With Mercedes counting itself out of the running — explained further below — Ferrari only had to manage the tyres to the finish, made amply easier by three safety car interventions. Leclerc requested extra power at the second restart in a bid to correct the order, but he was told by the team to focus on bringing the car home, a tacit command to hold station, securing the one-two finish.
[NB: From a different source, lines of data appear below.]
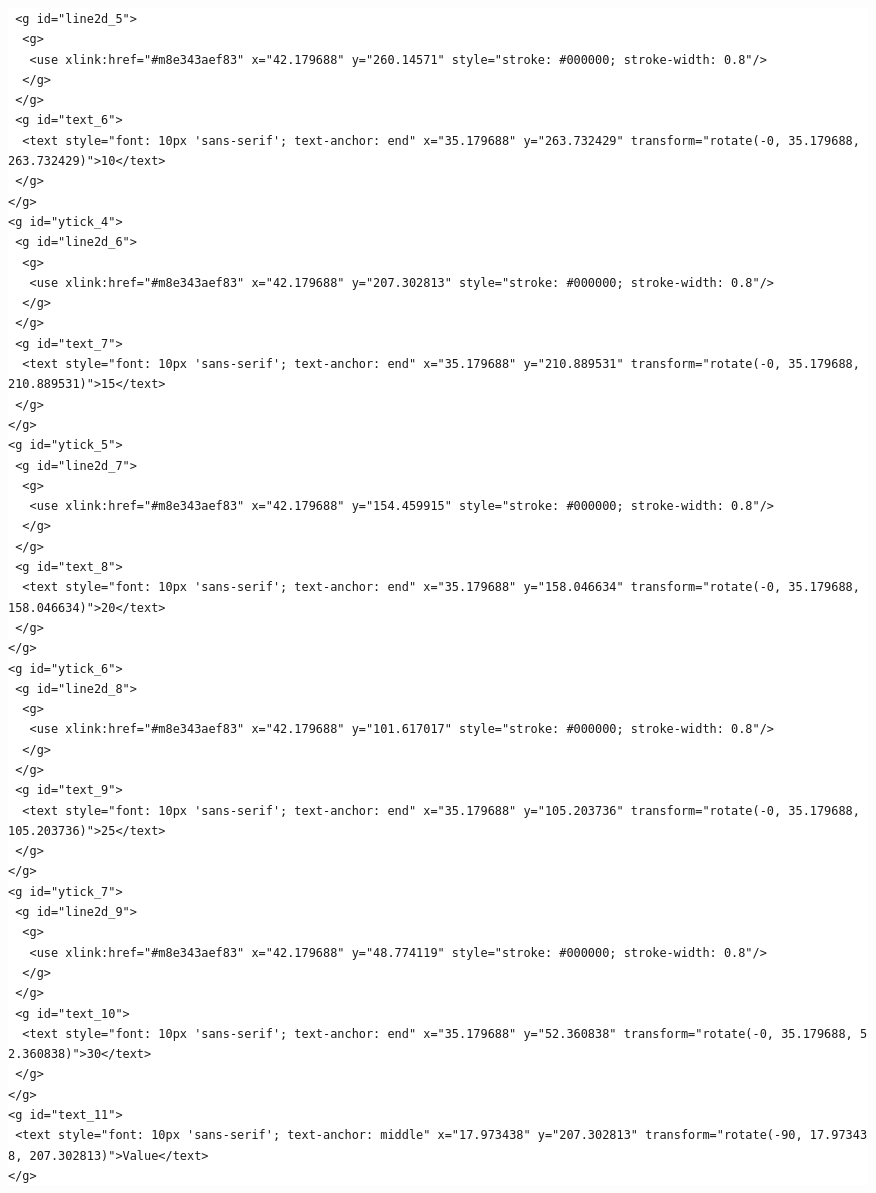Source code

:      <g id="line2d_5">
      <g>
       <use xlink:href="#m8e343aef83" x="42.179688" y="260.14571" style="stroke: #000000; stroke-width: 0.8"/>
      </g>
     </g>
     <g id="text_6">
      <text style="font: 10px 'sans-serif'; text-anchor: end" x="35.179688" y="263.732429" transform="rotate(-0, 35.179688, 263.732429)">10</text>
     </g>
    </g>
    <g id="ytick_4">
     <g id="line2d_6">
      <g>
       <use xlink:href="#m8e343aef83" x="42.179688" y="207.302813" style="stroke: #000000; stroke-width: 0.8"/>
      </g>
     </g>
     <g id="text_7">
      <text style="font: 10px 'sans-serif'; text-anchor: end" x="35.179688" y="210.889531" transform="rotate(-0, 35.179688, 210.889531)">15</text>
     </g>
    </g>
    <g id="ytick_5">
     <g id="line2d_7">
      <g>
       <use xlink:href="#m8e343aef83" x="42.179688" y="154.459915" style="stroke: #000000; stroke-width: 0.8"/>
      </g>
     </g>
     <g id="text_8">
      <text style="font: 10px 'sans-serif'; text-anchor: end" x="35.179688" y="158.046634" transform="rotate(-0, 35.179688, 158.046634)">20</text>
     </g>
    </g>
    <g id="ytick_6">
     <g id="line2d_8">
      <g>
       <use xlink:href="#m8e343aef83" x="42.179688" y="101.617017" style="stroke: #000000; stroke-width: 0.8"/>
      </g>
     </g>
     <g id="text_9">
      <text style="font: 10px 'sans-serif'; text-anchor: end" x="35.179688" y="105.203736" transform="rotate(-0, 35.179688, 105.203736)">25</text>
     </g>
    </g>
    <g id="ytick_7">
     <g id="line2d_9">
      <g>
       <use xlink:href="#m8e343aef83" x="42.179688" y="48.774119" style="stroke: #000000; stroke-width: 0.8"/>
      </g>
     </g>
     <g id="text_10">
      <text style="font: 10px 'sans-serif'; text-anchor: end" x="35.179688" y="52.360838" transform="rotate(-0, 35.179688, 52.360838)">30</text>
     </g>
    </g>
    <g id="text_11">
     <text style="font: 10px 'sans-serif'; text-anchor: middle" x="17.973438" y="207.302813" transform="rotate(-90, 17.973438, 207.302813)">Value</text>
    </g>
   </g>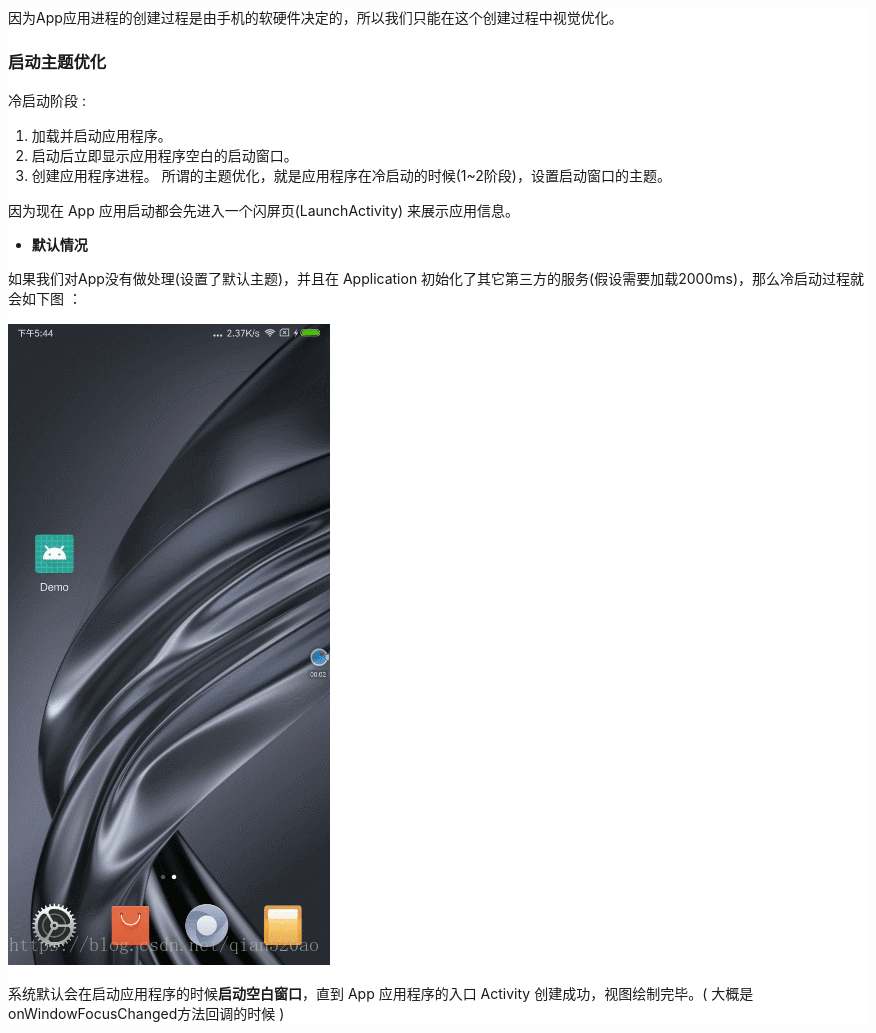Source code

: 因为App应用进程的创建过程是由手机的软硬件决定的，所以我们只能在这个创建过程中视觉优化。

### 

### 启动主题优化

冷启动阶段 :

1. 加载并启动应用程序。
2. 启动后立即显示应用程序空白的启动窗口。
3. 创建应用程序进程。
   所谓的主题优化，就是应用程序在冷启动的时候(1~2阶段)，设置启动窗口的主题。

因为现在 App 应用启动都会先进入一个闪屏页(LaunchActivity) 来展示应用信息。

- **默认情况**

如果我们对App没有做处理(设置了默认主题)，并且在 Application 初始化了其它第三方的服务(假设需要加载2000ms)，那么冷启动过程就会如下图 ：

![](images/%E5%90%AF%E5%8A%A8%E4%BC%98%E5%8C%96/70-166504493516912.gif)

系统默认会在启动应用程序的时候**启动空白窗口**，直到 App 应用程序的入口 Activity 创建成功，视图绘制完毕。( 大概是onWindowFocusChanged方法回调的时候 )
Could Leclerc have maintained the lead by biting the bullet and stopping first? Ferrari was in an invidious position in this regard — it was worried about the undercut, but so too was the overcut — utilising Mercedes’s impressive Friday practice pace — a perceived risk. Leclerc would’ve dropped into the gap ahead of Hulkenberg and close to Racing Point’s Lance Stroll, which would have allowed Hamilton to unleash what was left of his tyres in clear air to potentially jump the Ferrari. In retrospect the undercut was powerful enough to negate this, but the team wasn’t to know at the time.

In any case, once Verstappen stopped, the die was cast. Ferrari had to stop Vettel in response lest it lost a place to the Dutchman, and it also knew it could jump Hamilton in the process. Had it waited and stopped Leclerc without stopping Vettel, it would have lost victory, never mind the one-two finish.

Mercedes too conservative
Ferrari wasn’t the only team to suffer poor communication — Mercedes too was caught in a muddle at the end of the first stint as Ferrari and Red Bull Racing began stopping.

Mercedes wasn’t willing to risk the undercut, not convinced by its effectiveness in the traffic Leclerc had created, but the team recognised when Vettel stopped that Hamilton would lose second place. However, rather than defend third from Verstappen, the team told Hamilton to do the opposite of Leclerc on lap 20, and when Leclerc stopped, Hamilton remained out.

Hamilton assumed he was going for a short overcut attempt and used up his tyres in the two following laps, but Mercedes soon after told him he was to build a tyre offset for a later change. By lap 24 his pace began falling away dramatically and it was clear he would have to stop ahead of schedule, cooking his strategy.

His tyre change came on lap 26, but only after Valtteri Bottas, who’d stopped on lap 22, was ordered to slow down dramatically to build a gap for his teammate to stop into, salvaging the championship leader fourth place. Bottas later confirmed this was a longstanding team policy to not disadvantage the lead driver when the team misapplies strategy decisions.

Hulkenberg saved by the safety car
The Singapore Grand Prix has a 100 per cent safety car record, but the first of three in the 2018 edition nonetheless caught the midfield off-guard, with no fewer than four drivers pitting less than three laps before the first intervention on lap 36.

Nico Hulkenberg was the only driver to keep the faith and go long — admittedly he was on the hard tyre after his first-lap pit stop — and it paid big dividends for the German, catapulting him from what seemed likely to be a non-points finish into eighth ninth place behind Pierre Gasly.

The missed cheap-stop opportunity was particularly painful for Antonio Giovinazzi, who stopped fifth pace on lap 34, though he took advantage of the safety car to make a second change on to the soft, which allowed him to make a fighting finish of his race, moving from 15th to 10th.

Pierre Gasly stopped from third on lap 32, dropping to 16th, before making up four positions through the following midfield stops and racing up to eighth in the final stint.

The winner’s strategy
Sebastian Vettel: soft (used) to lap 19, hard (new) to lap 61.